DHCP (addresses) with Kea

Why DHCP? Each node needs an IP address and the ability to renew it automatically. DHCP does that. I run the Kea DHCP server on the gateway.

Deterministic addressing: To make management and DNS easier, I use reservations by MAC address so every node always gets the same IP (no guessing which host has which address). In Kea this is called a host reservation.

Practical notes

  • Keep a small dynamic pool for temporary devices, and reservations for cluster nodes.
  • Record each node’s MAC → hostname/IP in version control alongside your Ansible inventory.
  • Set sensible lease timers (e.g., hours, not days) so changes roll out quickly during setup.
DHCP configuration (kea.conf.j2)
{
"Dhcp4": {
"valid-lifetime": 7200,
"renew-timer": 600,
"rebind-timer": 1200,
"interfaces-config": {
"interfaces": [ "eth0" ]
},
"lease-database": {
"type": "memfile",
"persist": true,
"name": "/var/lib/kea/dhcp4.leases"
},
"dhcp-ddns" : {
"enable-updates" : true,
"server-ip" : "127.0.0.1",
"server-port" : 53001,
"max-queue-size" : 2048,
"ncr-protocol" : "UDP",
"ncr-format" : "JSON"
},
"ddns-qualifying-suffix": "armorique.local.",
"subnet4": [
{
"subnet": "{{ dhcp_subnet }}",
"pools": [
{
"pool": "{{ dhcp_range_start }} - {{ dhcp_range_end }}"
}
],
"reservations": [
{% for host in groups['k3s_agents'] %}
{
"hw-address": "{{ hostvars[host]['mac_address'] }}",
"ip-address": "{{ hostvars[host]['ansible_host'] }}",
"hostname": "{{ host }}"
}{% if not loop.last %},{% endif %}
{% endfor %}
],
"option-data": [
{
"name": "routers",
"data": "{{ dhcp_gateway }}"
},
{
"name": "domain-name-servers",
"data": "8.8.8.8, 8.8.4.4"
},
{
"name": "domain-name",
"data": "{{ domain_name }}"
}
]
}
],
"loggers": [
{
"name": "kea-dhcp4",
"output_options": [
{
"output": "/var/log/kea-dhcp4.log"
}
],
"severity": "INFO"
}
]
}
}

DNS (names) with BIND 9

Why DNS? Humans use names; software logs are nicer too. I run BIND 9 on the gateway for local name resolution.

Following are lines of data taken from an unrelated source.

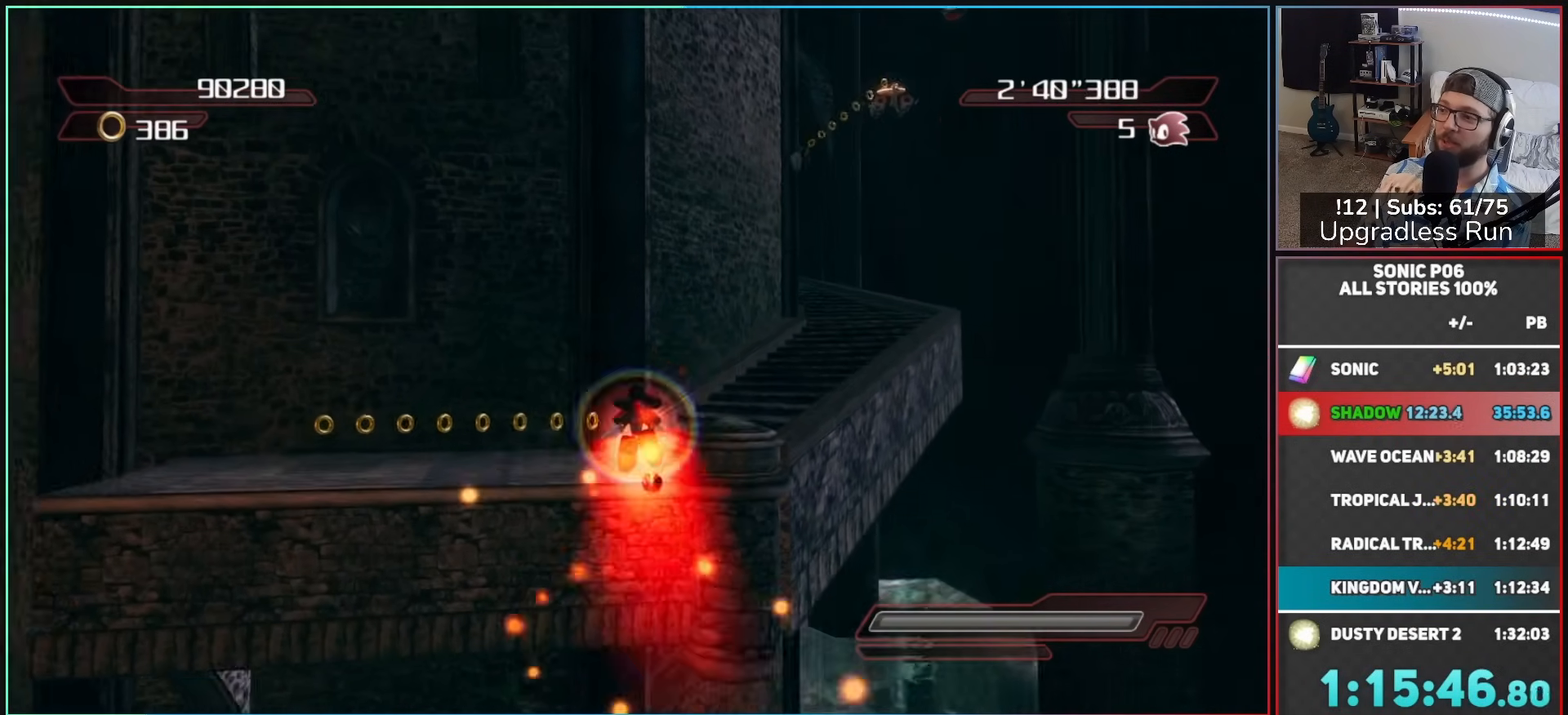
{"buttons": [], "left_stick": "up-right", "right_stick": "center", "events": [[233, "A", "up"], [467, "left_stick", "up-right"]]}
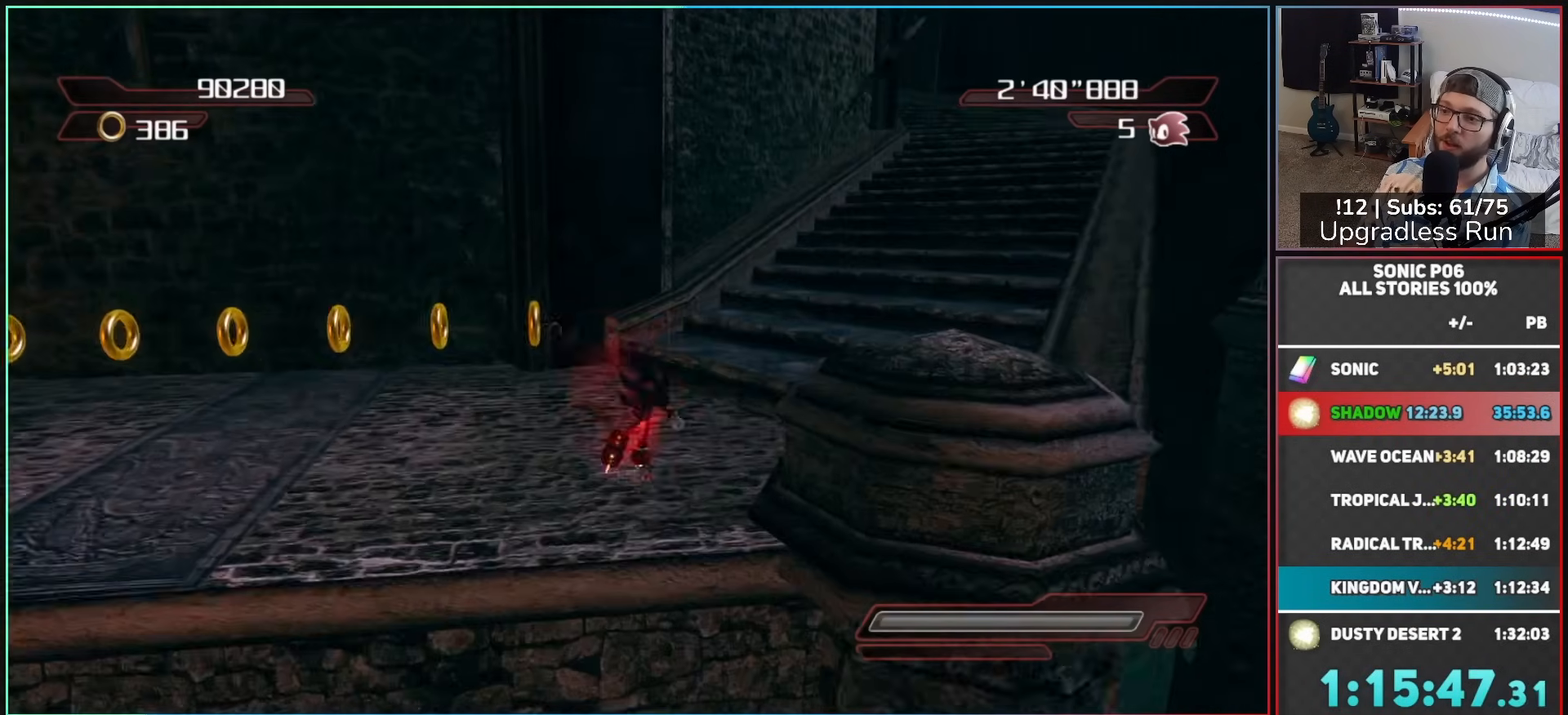
{"buttons": [], "left_stick": "up", "right_stick": "center", "events": [[50, "A", "down"], [117, "A", "up"], [200, "A", "down"], [217, "left_stick", "up"], [283, "A", "up"]]}
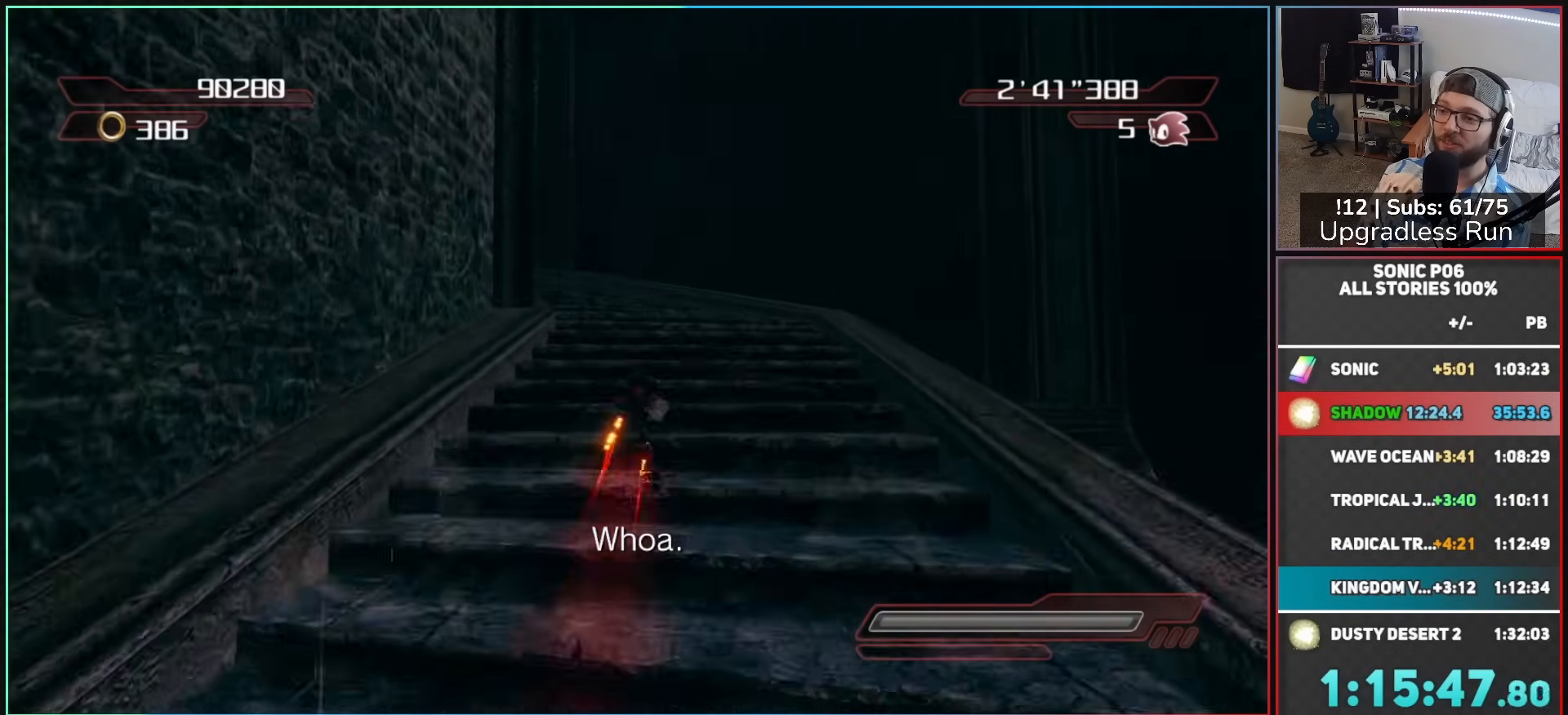
{"buttons": [], "left_stick": "up-left", "right_stick": "center", "events": [[150, "left_stick", "up-left"], [200, "A", "down"], [250, "A", "up"], [350, "A", "down"], [417, "A", "up"]]}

Authoritative zone: I serve an internal zone (e.g., color-cluster.local) with A/AAAA records for nodes. On each node, /etc/resolv.conf (or NetworkManager) points to the gateway DNS.

Forwarding: For external names, the gateway forwards queries to the home router/ISP DNS (or public resolvers). That keeps one resolver path for everything inside the cluster.

DNS configuration
/etc/NetworkManager/conf.d/01-dns.conf
# NetworkManager DNS configuration
# Generated by Ansible
# Prevent NetworkManager from overwriting /etc/resolv.conf
[main]
dns=none
/etc/bind/zones/db.color-cluster.local
;
; BIND data file for {{ domain_name }}
; Generated by Ansible
;
$TTL 604800
@ IN SOA ns1.{{ domain_name }}. admin.{{ domain_name }}. (
1 ; Serial
604800 ; Refresh
86400 ; Retry
2419200 ; Expire
604800 ) ; Negative Cache TTL
;
@ IN NS ns1.{{ domain_name }}.
ns1 IN A {{ dhcp_gateway }}
; Add K3s server
k3s-server IN A {{ dhcp_gateway }}
master IN CNAME k3s-server
; Add specific hosts with their IPs
{% for host in groups['k3s_agents'] %}
{{ host }} IN A {{ hostvars[host]['ansible_host'] }}
{% endfor %}
; Add convenient domain entries
*.{{ domain_name }}. IN A {{ dhcp_gateway }}
/etc/bind/named.conf
// This is the primary configuration file for the BIND DNS server named.
//
// Generated by Ansible
include "/etc/bind/named.conf.options";
include "/etc/bind/named.conf.local";
include "/etc/bind/named.conf.default-zones";
/etc/bind/named.conf.local
// Zone configuration for {{ domain_name }}
// Generated by Ansible
zone "{{ domain_name }}" {
type master;
file "/etc/bind/zones/db.{{ domain_name }}";
allow-update { none; };
};
/etc/bind/named.conf.options
options {
directory "/var/cache/bind";
// Forward DNS requests to Google DNS if not resolved locally
forwarders {
8.8.8.8;
8.8.4.4;
};
forward first;
// Enable recursion for local network clients
recursion yes;
allow-recursion { 127.0.0.1; {{ dhcp_subnet }}; };
// Listen on all interfaces
listen-on { any; };
listen-on-v6 { any; };
// Allow queries from localhost and local network
allow-query { localhost; {{ dhcp_subnet }}; };
dnssec-validation no;
auth-nxdomain no; # conform to RFC1035
};
/etc/resolv.conf
# DNS configuration for k3s server node
search {{ domain_name }}
nameserver 127.0.0.1

Routing & NAT on the gateway

Only the gateway has Internet connectivity. It forwards packets between the cluster LAN (eth0) and the uplink (eth1) and performs NAT so internal addresses can reach the Internet.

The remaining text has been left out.